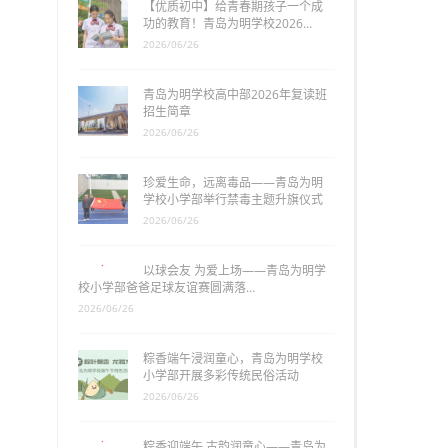
【优质初中】给青春期孩子一个成
功的教育！青岛为明学校2026…
2026/06/26
青岛为明学校高中部2026年复读班
招生简章
2026/06/26
珍爱生命，远离毒品——青岛为明
学校小学部举行禁毒主题升旗仪式
2026/06/26
以球会友 为爱上场——青岛为明学
校小学部爸爸足球友谊赛圆满落…
2026/06/26
粽香端午浸润童心，青岛为明学校
小学部开展多彩传统民俗活动
2026/06/26
粽香迎端午 古韵润童心——青岛为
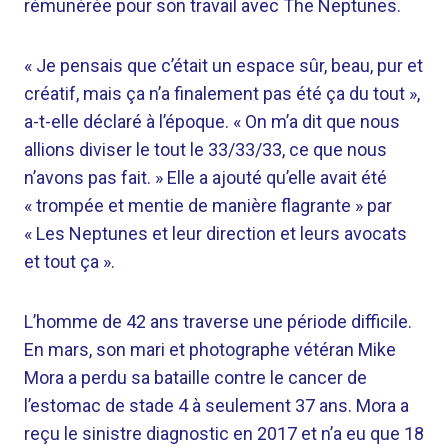
rémunérée pour son travail avec The Neptunes.
« Je pensais que c’était un espace sûr, beau, pur et
créatif, mais ça n’a finalement pas été ça du tout »,
a-t-elle déclaré à l’époque. « On m’a dit que nous
allions diviser le tout le 33/33/33, ce que nous
n’avons pas fait. » Elle a ajouté qu’elle avait été
« trompée et mentie de manière flagrante » par
« Les Neptunes et leur direction et leurs avocats
et tout ça ».
L’homme de 42 ans traverse une période difficile.
En mars, son mari et photographe vétéran Mike
Mora a perdu sa bataille contre le cancer de
l’estomac de stade 4 à seulement 37 ans. Mora a
reçu le sinistre diagnostic en 2017 et n’a eu que 18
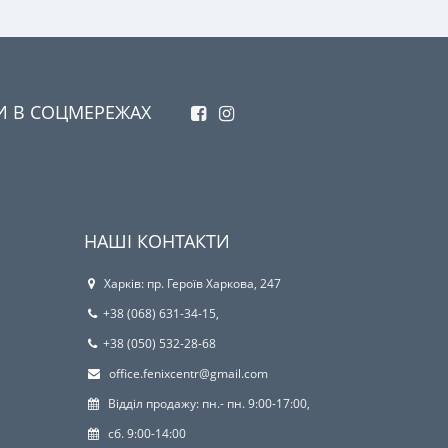
И В СОЦМЕРЕЖАХ
НАШІ КОНТАКТИ
Харків: пр. Героїв Харкова, 247
+38 (068) 631-34-15,
+38 (050) 532-28-68
office.fenixcentr@gmail.com
Відділ продажу: пн.- пн. 9:00-17:00,
сб. 9:00-14:00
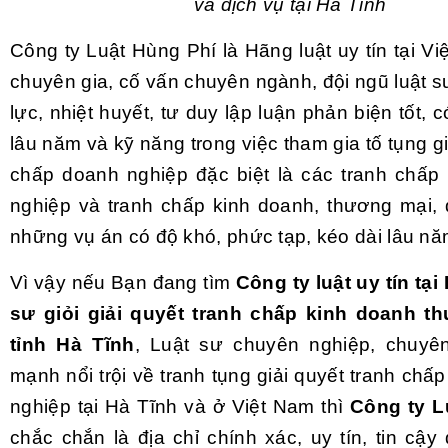
và dịch vụ tại Hà Tĩnh
Công ty Luật Hùng Phí là Hãng luật uy tín tại V
chuyên gia, cố vấn chuyên ngành, đội ngũ luật s
lực, nhiệt huyết, tư duy lập luận phản biện tốt, 
lâu năm và kỹ năng trong việc tham gia tố tụng gi
chấp doanh nghiệp đặc biệt là các tranh chấp
nghiệp và tranh chấp kinh doanh, thương mại, 
những vụ án có độ khó, phức tạp, kéo dài lâu nă
Vì vậy nếu Bạn đang tìm
Công ty luật uy tín tại
sư giỏi giải quyết tranh chấp kinh doanh th
tỉnh Hà Tĩnh
, Luật sư chuyên nghiệp, chuyê
mạnh nổi trội về tranh tụng giải quyết tranh chấ
nghiệp tại Hà Tĩnh và ở Việt Nam thì
Công ty L
chắc chắn là địa chỉ chính xác, uy tín, tin cậ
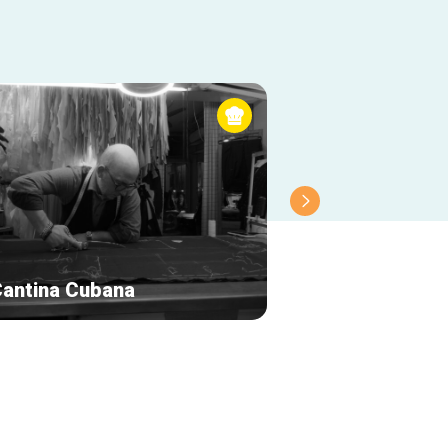
Cantina Cubana
Eight Rooftop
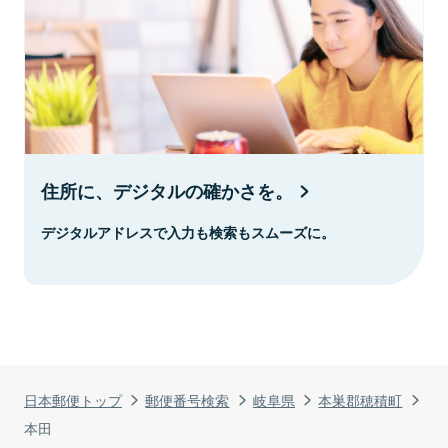
住所に、デジタルの確かさを。
デジタルアドレスで入力も検索もスムーズに。
日本郵便トップ
郵便番号検索
岐阜県
本巣郡穂積町
本田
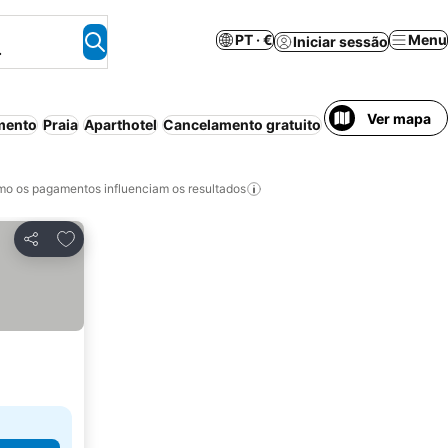
PT · €
Menu
Iniciar sessão
.
Ver mapa
mento
Praia
Aparthotel
Cancelamento gratuito
o os pagamentos influenciam os resultados
Adicionar aos favoritos
Partilhar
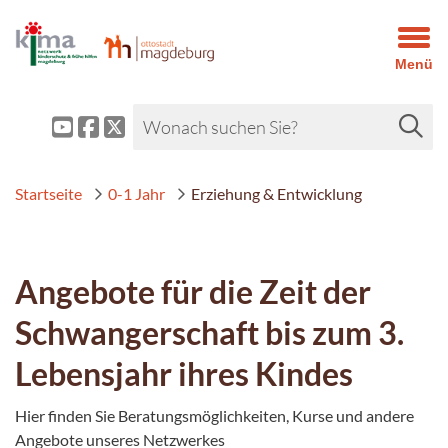
Menü
Startseite
0-1 Jahr
Erziehung & Entwicklung
Angebote für die Zeit der
Schwangerschaft bis zum 3.
Lebensjahr ihres Kindes
Hier finden Sie Beratungsmöglichkeiten, Kurse und andere
Angebote unseres Netzwerkes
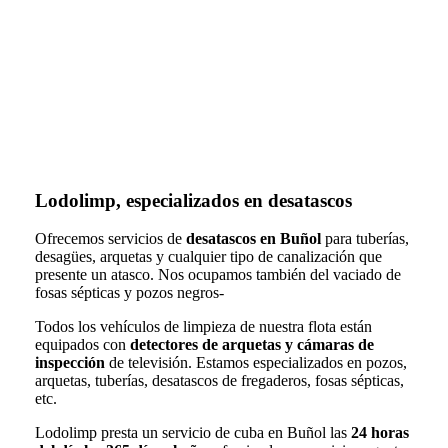
Lodolimp, especializados en desatascos
Ofrecemos servicios de
desatascos en Buñol
para tuberías,
desagües, arquetas y cualquier tipo de canalización que
presente un atasco. Nos ocupamos también del vaciado de
fosas sépticas y pozos negros-
Todos los vehículos de limpieza de nuestra flota están
equipados con
detectores de arquetas y cámaras de
inspección
de televisión. Estamos especializados en pozos,
arquetas, tuberías, desatascos de fregaderos, fosas sépticas,
etc.
Lodolimp presta un servicio de cuba en Buñol las
24 horas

• [PROBLEM]: Write out all the rows above again, changing every "Buñol" to "Cheste" and keeping everything else the same. Leave out the pictures.

• [OUTPUT BELOW]:
【优质初中】给青春期孩子一个成
功的教育！青岛为明学校2026…
2026/06/26
青岛为明学校高中部2026年复读班
招生简章
2026/06/26
珍爱生命，远离毒品——青岛为明
学校小学部举行禁毒主题升旗仪式
2026/06/26
以球会友 为爱上场——青岛为明学
校小学部爸爸足球友谊赛圆满落…
2026/06/26
粽香端午浸润童心，青岛为明学校
小学部开展多彩传统民俗活动
2026/06/26
粽香迎端午 古韵润童心——青岛为
rémunérée pour son travail avec The Neptunes.
« Je pensais que c’était un espace sûr, beau, pur et
créatif, mais ça n’a finalement pas été ça du tout »,
a-t-elle déclaré à l’époque. « On m’a dit que nous
allions diviser le tout le 33/33/33, ce que nous
n’avons pas fait. » Elle a ajouté qu’elle avait été
« trompée et mentie de manière flagrante » par
« Les Neptunes et leur direction et leurs avocats
et tout ça ».
L’homme de 42 ans traverse une période difficile.
En mars, son mari et photographe vétéran Mike
Mora a perdu sa bataille contre le cancer de
l’estomac de stade 4 à seulement 37 ans. Mora a
reçu le sinistre diagnostic en 2017 et n’a eu que 18
И В СОЦМЕРЕЖАХ
НАШІ КОНТАКТИ
Харків: пр. Героїв Харкова, 247
+38 (068) 631-34-15,
+38 (050) 532-28-68
office.fenixcentr@gmail.com
Відділ продажу: пн.- пн. 9:00-17:00,
сб. 9:00-14:00
và dịch vụ tại Hà Tĩnh
Công ty Luật Hùng Phí là Hãng luật uy tín tại V
chuyên gia, cố vấn chuyên ngành, đội ngũ luật s
lực, nhiệt huyết, tư duy lập luận phản biện tốt, 
lâu năm và kỹ năng trong việc tham gia tố tụng gi
chấp doanh nghiệp đặc biệt là các tranh chấp
nghiệp và tranh chấp kinh doanh, thương mại, 
những vụ án có độ khó, phức tạp, kéo dài lâu nă
Vì vậy nếu Bạn đang tìm
Công ty luật uy tín tại
sư giỏi giải quyết tranh chấp kinh doanh th
tỉnh Hà Tĩnh
, Luật sư chuyên nghiệp, chuyê
mạnh nổi trội về tranh tụng giải quyết tranh chấ
nghiệp tại Hà Tĩnh và ở Việt Nam thì
Công ty L
chắc chắn là địa chỉ chính xác, uy tín, tin cậ
Cantina Cubana
Eight Rooftop
住所に、デジタルの確かさを。
デジタルアドレスで入力も検索もスムーズに。
日本郵便トップ
郵便番号検索
岐阜県
本巣郡穂積町
本田
PT · €
Menu
Iniciar sessão
.
Ver mapa
mento
Praia
Aparthotel
Cancelamento gratuito
o os pagamentos influenciam os resultados
Adicionar aos favoritos
Partilhar
Menü
Startseite
0-1 Jahr
Erziehung & Entwicklung
Angebote für die Zeit der
Schwangerschaft bis zum 3.
Lebensjahr ihres Kindes
Hier finden Sie Beratungsmöglichkeiten, Kurse und andere
Angebote unseres Netzwerkes
Lodolimp, especializados en desatascos
Ofrecemos servicios de
desatascos en Cheste
para tuberías,
desagües, arquetas y cualquier tipo de canalización que
presente un atasco. Nos ocupamos también del vaciado de
fosas sépticas y pozos negros-
Todos los vehículos de limpieza de nuestra flota están
equipados con
detectores de arquetas y cámaras de
inspección
de televisión. Estamos especializados en pozos,
arquetas, tuberías, desatascos de fregaderos, fosas sépticas,
etc.
Lodolimp presta un servicio de cuba en Cheste las
24 horas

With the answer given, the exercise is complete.